Tuesday, January 25, 2011

Black Swan Thoughts

This post on the excellent film Black Swan has been re-purposed from a comment I wrote on my friend Jericho's blog The Corona Jumper. You can read Jericho's post on Black Swan (and lot's of other great writing) over at that blog. And you should.

Before you read this , I have some SPOILERS in this post. Just as a disclaimer...


I saw Black Swan last night finally.

What I like best about the movie is that there are really no "nice" characters in it. There really is no one Nina (Played incredibly by Natalie Portman) can turn to for support. Her mother (played by Barbara Hershey) is by no means a loving mother and her "friend" Lilly (the lovely and fierce Mila Kunis) is either out to get her or Nina is just way too paranoid about that.

The fact that Nina has to dance as BOTH the Black Swan and the White Swan is an important theme in this movie. It gets at the point you make at the beginning of this post. There is certainly a darkness lurking in humanity which this movie addresses. Now, plenty of stories address that so it's nothing new exactly. But, newness isn't everything.

The Black Swan character obviously is that "darkness" and in the story of Swan Lake (which I don't know, but pieced together from watching this movie) the Black Swan fucks up the White Swan's life, driving the White Swan to kill herself when all is lost.

Nina doesn't just play the White Swan, the good swan. She plays both dark and light. The Black Swan and the white swan are both Nina. Nina's hallucinations frequently result in her either being attacked by or attacking herself.

In the beginning of the film, the ballet's director (Vincent Cassel) says to Nina "I look at you and all I see is the White Swan." But, he forces her to be both. We all have a black swan in us. The super-competition and stress and anxiety and sexual intensity of being the star of this huge ballet as well as the director's influence on Nina brings out her Black Swan.

Lilly, the ballet director and Nina's mother are, in fact, NOT her enemies in this movie. While the film has the climate of paranoia of a spy thriller with the "they're all out to get me!" thing going on, really only Nina is out to get Nina. Her mind and her body are out to get her. Other people, while they seem dangerous, are not nearly as much of a problem for Nina as the Black Swan lurking inside her.

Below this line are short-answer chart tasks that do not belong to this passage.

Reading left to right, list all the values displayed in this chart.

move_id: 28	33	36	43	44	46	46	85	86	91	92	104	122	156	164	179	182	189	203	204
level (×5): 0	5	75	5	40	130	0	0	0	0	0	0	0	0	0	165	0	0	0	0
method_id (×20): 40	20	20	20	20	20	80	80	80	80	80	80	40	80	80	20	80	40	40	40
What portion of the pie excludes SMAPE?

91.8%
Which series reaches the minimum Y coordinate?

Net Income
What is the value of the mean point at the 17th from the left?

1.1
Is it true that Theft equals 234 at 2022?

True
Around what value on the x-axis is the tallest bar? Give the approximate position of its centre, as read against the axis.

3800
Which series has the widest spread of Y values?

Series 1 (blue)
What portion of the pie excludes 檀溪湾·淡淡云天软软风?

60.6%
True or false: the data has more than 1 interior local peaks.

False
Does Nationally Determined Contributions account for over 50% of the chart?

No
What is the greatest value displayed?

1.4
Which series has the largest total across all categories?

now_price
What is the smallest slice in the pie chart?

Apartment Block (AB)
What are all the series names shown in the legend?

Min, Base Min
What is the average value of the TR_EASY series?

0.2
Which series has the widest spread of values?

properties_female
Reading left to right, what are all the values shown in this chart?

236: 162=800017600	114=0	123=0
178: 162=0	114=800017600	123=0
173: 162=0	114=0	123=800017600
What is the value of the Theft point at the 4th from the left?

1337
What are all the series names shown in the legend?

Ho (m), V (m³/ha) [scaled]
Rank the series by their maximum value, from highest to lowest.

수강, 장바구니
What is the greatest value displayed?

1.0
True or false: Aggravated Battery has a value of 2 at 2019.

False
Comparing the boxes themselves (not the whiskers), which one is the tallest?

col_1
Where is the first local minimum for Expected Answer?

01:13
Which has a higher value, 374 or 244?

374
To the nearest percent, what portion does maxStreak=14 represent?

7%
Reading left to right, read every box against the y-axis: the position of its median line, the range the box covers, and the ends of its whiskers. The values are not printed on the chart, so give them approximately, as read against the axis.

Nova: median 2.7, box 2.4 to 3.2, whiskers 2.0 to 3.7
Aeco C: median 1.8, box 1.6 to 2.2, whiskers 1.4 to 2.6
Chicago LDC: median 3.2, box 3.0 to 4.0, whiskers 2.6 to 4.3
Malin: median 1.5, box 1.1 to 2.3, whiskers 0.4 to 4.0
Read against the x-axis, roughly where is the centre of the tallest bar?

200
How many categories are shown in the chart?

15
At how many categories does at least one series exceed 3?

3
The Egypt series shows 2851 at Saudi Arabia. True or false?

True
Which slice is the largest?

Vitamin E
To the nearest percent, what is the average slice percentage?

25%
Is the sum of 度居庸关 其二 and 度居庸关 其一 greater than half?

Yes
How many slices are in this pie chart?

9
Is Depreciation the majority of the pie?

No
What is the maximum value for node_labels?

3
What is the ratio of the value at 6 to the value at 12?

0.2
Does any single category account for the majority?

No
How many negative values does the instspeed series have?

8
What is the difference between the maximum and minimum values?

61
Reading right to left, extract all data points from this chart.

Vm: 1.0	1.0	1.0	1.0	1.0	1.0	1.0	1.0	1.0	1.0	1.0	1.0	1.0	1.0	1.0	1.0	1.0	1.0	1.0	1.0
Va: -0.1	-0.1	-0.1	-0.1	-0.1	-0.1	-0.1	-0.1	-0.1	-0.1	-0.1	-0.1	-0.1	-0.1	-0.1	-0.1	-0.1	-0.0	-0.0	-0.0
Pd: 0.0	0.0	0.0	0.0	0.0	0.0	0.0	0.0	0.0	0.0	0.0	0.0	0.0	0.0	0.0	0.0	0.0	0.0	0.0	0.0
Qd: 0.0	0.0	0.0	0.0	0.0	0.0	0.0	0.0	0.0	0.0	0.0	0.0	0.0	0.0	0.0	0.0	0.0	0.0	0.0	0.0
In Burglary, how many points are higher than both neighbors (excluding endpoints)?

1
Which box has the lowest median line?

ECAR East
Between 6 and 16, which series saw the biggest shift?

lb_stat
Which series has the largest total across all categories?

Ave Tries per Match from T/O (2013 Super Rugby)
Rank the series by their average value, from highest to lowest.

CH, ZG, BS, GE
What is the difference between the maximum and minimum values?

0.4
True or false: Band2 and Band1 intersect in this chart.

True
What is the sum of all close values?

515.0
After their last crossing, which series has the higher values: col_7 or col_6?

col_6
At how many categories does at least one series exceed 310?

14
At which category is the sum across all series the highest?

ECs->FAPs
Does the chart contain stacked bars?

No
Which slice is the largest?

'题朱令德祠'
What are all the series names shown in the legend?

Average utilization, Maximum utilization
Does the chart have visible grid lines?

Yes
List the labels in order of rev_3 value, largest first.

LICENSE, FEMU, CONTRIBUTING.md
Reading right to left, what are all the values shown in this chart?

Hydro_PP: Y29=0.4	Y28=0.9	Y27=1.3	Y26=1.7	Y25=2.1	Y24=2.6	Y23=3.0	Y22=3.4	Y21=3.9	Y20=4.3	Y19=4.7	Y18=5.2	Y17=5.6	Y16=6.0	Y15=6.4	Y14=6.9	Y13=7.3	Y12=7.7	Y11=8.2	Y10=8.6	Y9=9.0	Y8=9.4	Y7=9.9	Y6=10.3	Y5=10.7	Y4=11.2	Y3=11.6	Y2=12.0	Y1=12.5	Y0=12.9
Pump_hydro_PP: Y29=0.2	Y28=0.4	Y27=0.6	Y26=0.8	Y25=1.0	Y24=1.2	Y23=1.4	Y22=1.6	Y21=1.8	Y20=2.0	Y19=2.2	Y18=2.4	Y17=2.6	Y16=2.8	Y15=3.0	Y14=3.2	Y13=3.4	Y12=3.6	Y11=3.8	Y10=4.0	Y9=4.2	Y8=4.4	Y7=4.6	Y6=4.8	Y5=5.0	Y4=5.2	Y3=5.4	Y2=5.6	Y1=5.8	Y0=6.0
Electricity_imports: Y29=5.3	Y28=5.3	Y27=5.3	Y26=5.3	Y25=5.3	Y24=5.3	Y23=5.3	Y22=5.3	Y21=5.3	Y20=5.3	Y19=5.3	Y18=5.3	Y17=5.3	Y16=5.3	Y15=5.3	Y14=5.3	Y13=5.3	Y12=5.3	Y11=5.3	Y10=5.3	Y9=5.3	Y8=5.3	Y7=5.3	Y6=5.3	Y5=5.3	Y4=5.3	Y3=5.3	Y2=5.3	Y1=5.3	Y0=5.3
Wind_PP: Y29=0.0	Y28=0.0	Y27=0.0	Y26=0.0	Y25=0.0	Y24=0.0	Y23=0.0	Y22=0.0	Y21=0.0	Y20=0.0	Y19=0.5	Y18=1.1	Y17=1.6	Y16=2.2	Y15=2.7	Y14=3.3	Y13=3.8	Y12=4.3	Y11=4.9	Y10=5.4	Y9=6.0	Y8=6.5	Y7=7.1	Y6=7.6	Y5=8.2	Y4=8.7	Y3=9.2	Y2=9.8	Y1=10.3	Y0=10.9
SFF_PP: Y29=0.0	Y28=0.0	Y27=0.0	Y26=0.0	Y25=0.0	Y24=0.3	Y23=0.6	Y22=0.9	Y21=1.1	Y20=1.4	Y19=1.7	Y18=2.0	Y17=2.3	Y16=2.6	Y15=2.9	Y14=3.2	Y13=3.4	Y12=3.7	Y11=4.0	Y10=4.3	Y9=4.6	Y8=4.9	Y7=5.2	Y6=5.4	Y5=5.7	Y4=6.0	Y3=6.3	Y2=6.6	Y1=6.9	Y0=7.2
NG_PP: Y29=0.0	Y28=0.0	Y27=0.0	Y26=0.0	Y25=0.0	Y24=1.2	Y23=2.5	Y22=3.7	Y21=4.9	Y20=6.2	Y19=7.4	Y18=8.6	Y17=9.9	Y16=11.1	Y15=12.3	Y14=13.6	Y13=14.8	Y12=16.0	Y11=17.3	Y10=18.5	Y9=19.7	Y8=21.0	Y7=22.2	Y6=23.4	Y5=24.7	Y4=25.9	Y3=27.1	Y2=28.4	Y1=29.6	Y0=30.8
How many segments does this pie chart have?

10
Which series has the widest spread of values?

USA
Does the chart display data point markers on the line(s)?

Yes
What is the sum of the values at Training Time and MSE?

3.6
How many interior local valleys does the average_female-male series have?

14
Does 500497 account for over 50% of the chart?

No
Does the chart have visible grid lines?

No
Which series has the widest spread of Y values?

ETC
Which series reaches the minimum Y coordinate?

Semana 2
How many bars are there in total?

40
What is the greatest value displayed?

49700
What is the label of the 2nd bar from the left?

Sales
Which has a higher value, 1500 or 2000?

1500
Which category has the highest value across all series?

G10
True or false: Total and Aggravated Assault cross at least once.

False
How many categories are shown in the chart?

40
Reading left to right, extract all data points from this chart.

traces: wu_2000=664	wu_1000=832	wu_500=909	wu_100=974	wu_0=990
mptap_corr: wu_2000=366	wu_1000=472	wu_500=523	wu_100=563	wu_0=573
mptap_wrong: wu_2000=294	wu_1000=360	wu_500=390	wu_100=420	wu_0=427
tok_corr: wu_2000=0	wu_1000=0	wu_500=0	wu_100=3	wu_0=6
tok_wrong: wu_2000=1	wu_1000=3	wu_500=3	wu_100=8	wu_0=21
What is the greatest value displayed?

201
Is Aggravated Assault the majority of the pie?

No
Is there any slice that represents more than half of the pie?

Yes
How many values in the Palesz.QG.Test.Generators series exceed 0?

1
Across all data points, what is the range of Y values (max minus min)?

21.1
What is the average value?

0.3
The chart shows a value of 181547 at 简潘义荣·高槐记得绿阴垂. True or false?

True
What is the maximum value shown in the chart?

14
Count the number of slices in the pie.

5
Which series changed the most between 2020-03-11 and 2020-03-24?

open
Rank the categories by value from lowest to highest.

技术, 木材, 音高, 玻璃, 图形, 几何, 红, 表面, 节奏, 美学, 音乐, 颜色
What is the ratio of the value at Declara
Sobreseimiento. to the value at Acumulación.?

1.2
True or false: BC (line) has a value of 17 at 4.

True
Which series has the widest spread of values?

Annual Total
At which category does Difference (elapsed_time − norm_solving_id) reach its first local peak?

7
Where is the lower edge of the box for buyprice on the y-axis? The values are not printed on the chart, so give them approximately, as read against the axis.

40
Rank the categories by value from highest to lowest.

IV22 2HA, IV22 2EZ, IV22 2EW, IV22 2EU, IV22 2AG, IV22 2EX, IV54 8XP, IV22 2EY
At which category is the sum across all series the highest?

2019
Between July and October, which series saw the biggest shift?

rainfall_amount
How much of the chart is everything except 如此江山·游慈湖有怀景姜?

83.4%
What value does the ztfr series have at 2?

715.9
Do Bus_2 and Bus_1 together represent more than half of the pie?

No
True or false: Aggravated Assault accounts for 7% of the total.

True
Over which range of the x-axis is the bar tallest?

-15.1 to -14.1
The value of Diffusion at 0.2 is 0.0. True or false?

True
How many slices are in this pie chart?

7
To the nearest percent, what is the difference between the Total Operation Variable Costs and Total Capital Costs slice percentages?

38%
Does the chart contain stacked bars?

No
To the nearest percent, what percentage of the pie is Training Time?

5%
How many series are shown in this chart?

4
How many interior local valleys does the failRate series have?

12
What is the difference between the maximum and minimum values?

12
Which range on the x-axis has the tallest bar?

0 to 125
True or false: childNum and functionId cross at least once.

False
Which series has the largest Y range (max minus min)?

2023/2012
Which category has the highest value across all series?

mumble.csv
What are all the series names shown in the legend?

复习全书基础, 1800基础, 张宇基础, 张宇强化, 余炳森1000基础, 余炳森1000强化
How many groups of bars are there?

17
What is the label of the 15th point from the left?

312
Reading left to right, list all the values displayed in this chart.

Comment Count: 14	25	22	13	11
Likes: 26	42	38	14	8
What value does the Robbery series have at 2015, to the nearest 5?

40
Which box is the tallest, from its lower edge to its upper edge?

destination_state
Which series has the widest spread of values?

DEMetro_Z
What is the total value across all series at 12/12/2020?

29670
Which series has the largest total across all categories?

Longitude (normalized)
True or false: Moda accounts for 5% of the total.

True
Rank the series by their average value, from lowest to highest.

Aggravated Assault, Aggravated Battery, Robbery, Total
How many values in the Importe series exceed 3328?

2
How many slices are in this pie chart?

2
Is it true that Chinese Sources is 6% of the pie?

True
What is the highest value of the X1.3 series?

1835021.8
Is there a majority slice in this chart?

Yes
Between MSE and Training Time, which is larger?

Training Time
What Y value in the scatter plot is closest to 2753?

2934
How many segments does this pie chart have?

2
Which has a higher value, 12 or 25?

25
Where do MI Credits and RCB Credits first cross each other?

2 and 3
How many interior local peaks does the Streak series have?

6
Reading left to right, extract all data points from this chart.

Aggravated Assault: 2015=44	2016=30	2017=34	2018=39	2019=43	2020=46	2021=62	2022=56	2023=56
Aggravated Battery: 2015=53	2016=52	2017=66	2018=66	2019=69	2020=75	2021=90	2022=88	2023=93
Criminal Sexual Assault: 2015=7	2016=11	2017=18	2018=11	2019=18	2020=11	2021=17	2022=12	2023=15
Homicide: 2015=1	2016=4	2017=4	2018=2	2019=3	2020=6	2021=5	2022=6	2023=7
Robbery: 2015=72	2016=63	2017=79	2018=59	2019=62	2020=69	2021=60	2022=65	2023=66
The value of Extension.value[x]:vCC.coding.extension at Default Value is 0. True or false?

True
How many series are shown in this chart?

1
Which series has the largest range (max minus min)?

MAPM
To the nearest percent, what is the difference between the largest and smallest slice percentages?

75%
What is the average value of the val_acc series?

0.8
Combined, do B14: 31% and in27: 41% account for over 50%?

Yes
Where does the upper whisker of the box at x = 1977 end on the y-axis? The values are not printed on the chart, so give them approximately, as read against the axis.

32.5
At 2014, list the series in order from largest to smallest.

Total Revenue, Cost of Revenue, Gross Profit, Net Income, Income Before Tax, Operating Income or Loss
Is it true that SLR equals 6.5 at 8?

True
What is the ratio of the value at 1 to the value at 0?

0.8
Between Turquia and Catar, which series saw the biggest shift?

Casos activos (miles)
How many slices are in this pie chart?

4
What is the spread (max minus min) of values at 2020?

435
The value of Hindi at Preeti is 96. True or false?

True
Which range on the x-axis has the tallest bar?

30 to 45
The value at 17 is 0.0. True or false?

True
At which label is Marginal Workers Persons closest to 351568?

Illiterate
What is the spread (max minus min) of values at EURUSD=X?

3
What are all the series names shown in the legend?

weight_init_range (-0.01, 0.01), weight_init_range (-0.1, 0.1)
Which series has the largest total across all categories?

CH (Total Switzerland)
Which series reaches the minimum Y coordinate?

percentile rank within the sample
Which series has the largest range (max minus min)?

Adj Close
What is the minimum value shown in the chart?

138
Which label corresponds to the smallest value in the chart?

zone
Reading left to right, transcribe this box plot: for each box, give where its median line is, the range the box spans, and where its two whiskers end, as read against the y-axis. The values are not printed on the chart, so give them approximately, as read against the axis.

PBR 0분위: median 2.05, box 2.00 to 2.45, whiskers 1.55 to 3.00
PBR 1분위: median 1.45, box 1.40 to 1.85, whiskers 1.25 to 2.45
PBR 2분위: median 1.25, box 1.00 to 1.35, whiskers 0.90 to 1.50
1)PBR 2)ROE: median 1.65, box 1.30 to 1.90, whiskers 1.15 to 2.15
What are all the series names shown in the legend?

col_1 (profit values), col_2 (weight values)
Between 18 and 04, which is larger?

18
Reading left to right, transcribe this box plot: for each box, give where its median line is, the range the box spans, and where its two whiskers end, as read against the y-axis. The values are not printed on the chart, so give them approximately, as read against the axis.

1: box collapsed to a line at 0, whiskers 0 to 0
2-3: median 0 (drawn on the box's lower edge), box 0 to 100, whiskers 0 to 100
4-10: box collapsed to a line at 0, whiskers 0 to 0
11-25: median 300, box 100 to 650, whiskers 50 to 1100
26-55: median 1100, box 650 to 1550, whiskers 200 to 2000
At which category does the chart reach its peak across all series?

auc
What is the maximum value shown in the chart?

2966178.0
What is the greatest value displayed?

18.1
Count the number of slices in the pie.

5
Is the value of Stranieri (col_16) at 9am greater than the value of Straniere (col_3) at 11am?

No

In the end, whether Nina actually died or not is unimportant. If she did not actually kill herself, it is still symbolic of the death of "Nina" and the birth of a new identity. At the end, when everyone crowds around Nina and congratulates her on how well she danced the role, that is because she has given EVERYTHING SHE HAS to the role. She has transformed. There is no more "Nina". Just the Black and White Swan. Nina is dead. Perhaps actually dead, perhaps it's just another hallucination.

Regarding Hallucinations: We follow Nina so closely that her hallucinations might as well be real.

The one moment where I found a hallucination too flashy and where it took me a bit out of Nina's head is when her mom's paintings talk to her. That was a little much. But, that was the ONE MOMENT. For the most part, Black Swan's film making is spot-on with how it brings Nina's mindstate into reality so that there is, in effect, no reality at all. It is all in her mind and it is also all real.

1 comments:

  1. That's a really good point about how Nina is for all intents and purposes dead at the end of the movie. She's been reborn as something she wasn't before. I noticed a bit of a similarity between the ambiguity of this ending and the ambiguous "did he die?" ending of "The Wrestler", which makes sense since they started out as the same movie on the drawing board.